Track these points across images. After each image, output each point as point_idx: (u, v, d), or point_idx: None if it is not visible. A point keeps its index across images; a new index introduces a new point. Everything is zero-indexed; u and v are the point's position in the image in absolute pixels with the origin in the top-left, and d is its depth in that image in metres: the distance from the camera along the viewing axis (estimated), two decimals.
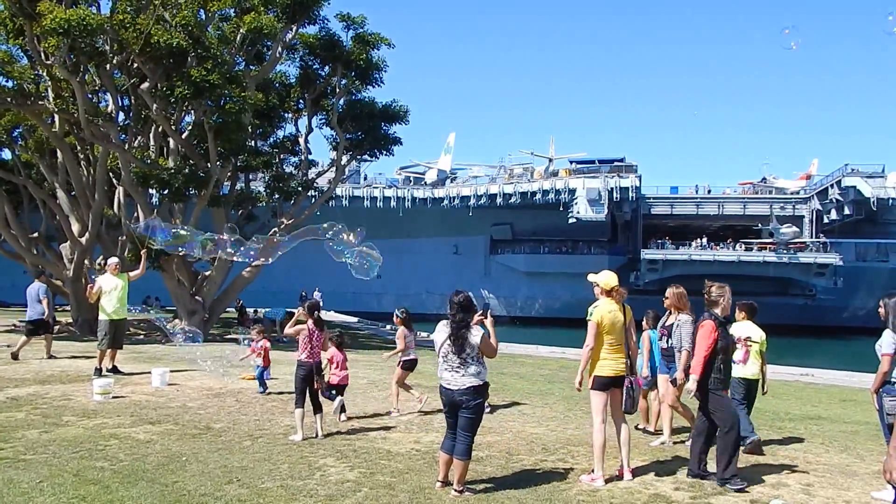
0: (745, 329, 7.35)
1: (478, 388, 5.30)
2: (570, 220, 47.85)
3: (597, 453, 5.84)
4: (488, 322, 5.42)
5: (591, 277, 6.11)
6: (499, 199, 50.06)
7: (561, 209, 48.11)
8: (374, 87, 22.52)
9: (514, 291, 50.59)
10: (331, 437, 7.29)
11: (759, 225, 47.62)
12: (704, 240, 47.81)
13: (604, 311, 5.93)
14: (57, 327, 17.91)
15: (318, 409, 7.42)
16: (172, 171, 18.69)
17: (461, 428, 5.34)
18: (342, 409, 8.30)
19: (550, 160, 54.58)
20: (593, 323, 5.88)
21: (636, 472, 6.08)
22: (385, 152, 23.70)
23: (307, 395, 7.35)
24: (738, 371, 7.02)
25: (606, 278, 6.08)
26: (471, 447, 5.41)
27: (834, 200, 45.56)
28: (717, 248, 47.50)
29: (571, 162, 54.22)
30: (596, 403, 5.94)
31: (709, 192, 49.88)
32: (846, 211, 44.64)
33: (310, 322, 7.48)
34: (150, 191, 20.85)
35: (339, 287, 42.79)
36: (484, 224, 51.87)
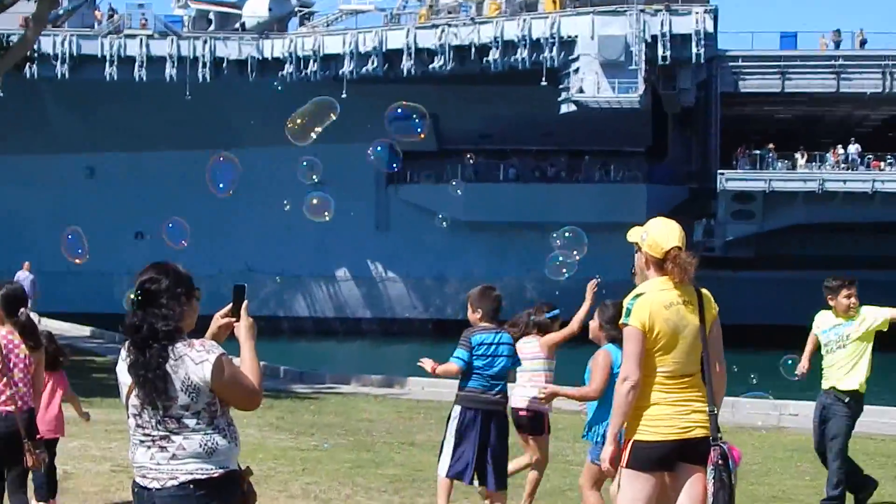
0: None
1: (201, 484, 3.31)
2: (566, 109, 35.59)
3: None
4: (244, 326, 3.44)
5: (633, 233, 4.57)
6: (407, 64, 36.22)
7: (544, 83, 34.93)
8: None
9: (441, 266, 37.53)
10: None
11: None
12: (854, 147, 36.44)
13: (653, 303, 4.16)
14: None
15: (50, 491, 7.04)
16: None
17: None
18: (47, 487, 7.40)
19: None
20: (633, 331, 4.18)
21: None
22: None
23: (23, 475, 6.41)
24: None
25: (657, 232, 4.35)
26: None
27: None
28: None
29: None
30: (629, 497, 4.24)
31: (863, 43, 37.06)
32: None
33: (3, 329, 5.93)
34: None
35: (59, 265, 28.71)
36: (373, 119, 34.06)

···

* **TASK BRIEF**: Reproduce the data exactly as it appears above. Pictures are to be left out.

* **SOLVED PROBLEM**:
Track these points across images. After each image, output each point as point_idx: (u, v, d), or point_idx: None if it is not visible. A point keeps its index across images; a new index introduces a new point. Everything is zero-indexed; u and v are the point's position in the image in absolute pixels with the origin in the top-left, and d is its depth in that image in metres: the distance from the camera along the viewing axis (estimated), two decimals.
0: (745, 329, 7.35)
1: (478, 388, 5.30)
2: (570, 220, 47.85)
3: (597, 453, 5.84)
4: (488, 322, 5.42)
5: (591, 277, 6.11)
6: (499, 199, 50.06)
7: (561, 209, 48.11)
8: (374, 87, 22.52)
9: (514, 291, 50.59)
10: (331, 437, 7.29)
11: (759, 225, 47.62)
12: (704, 240, 47.81)
13: (604, 311, 5.93)
14: (57, 327, 17.91)
15: (318, 409, 7.42)
16: (172, 171, 18.69)
17: (461, 428, 5.34)
18: (342, 409, 8.30)
19: (550, 160, 54.58)
20: (593, 323, 5.88)
21: (636, 472, 6.08)
22: (385, 152, 23.70)
23: (307, 395, 7.35)
24: (738, 371, 7.02)
25: (606, 278, 6.08)
26: (471, 447, 5.41)
27: (834, 200, 45.56)
28: (717, 248, 47.50)
29: (571, 162, 54.22)
30: (596, 403, 5.94)
31: (709, 192, 49.88)
32: (846, 211, 44.64)
33: (310, 322, 7.48)
34: (150, 191, 20.85)
35: (339, 287, 42.79)
36: (484, 224, 51.87)
0: None
1: (201, 484, 3.31)
2: (566, 109, 35.59)
3: None
4: (244, 326, 3.44)
5: (633, 233, 4.57)
6: (407, 64, 36.22)
7: (544, 83, 34.93)
8: None
9: (441, 266, 37.53)
10: None
11: None
12: (854, 147, 36.44)
13: (653, 303, 4.16)
14: None
15: (50, 491, 7.04)
16: None
17: None
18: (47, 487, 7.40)
19: None
20: (633, 331, 4.18)
21: None
22: None
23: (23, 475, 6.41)
24: None
25: (657, 232, 4.35)
26: None
27: None
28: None
29: None
30: (629, 497, 4.24)
31: (863, 43, 37.06)
32: None
33: (3, 329, 5.93)
34: None
35: (59, 265, 28.71)
36: (373, 119, 34.06)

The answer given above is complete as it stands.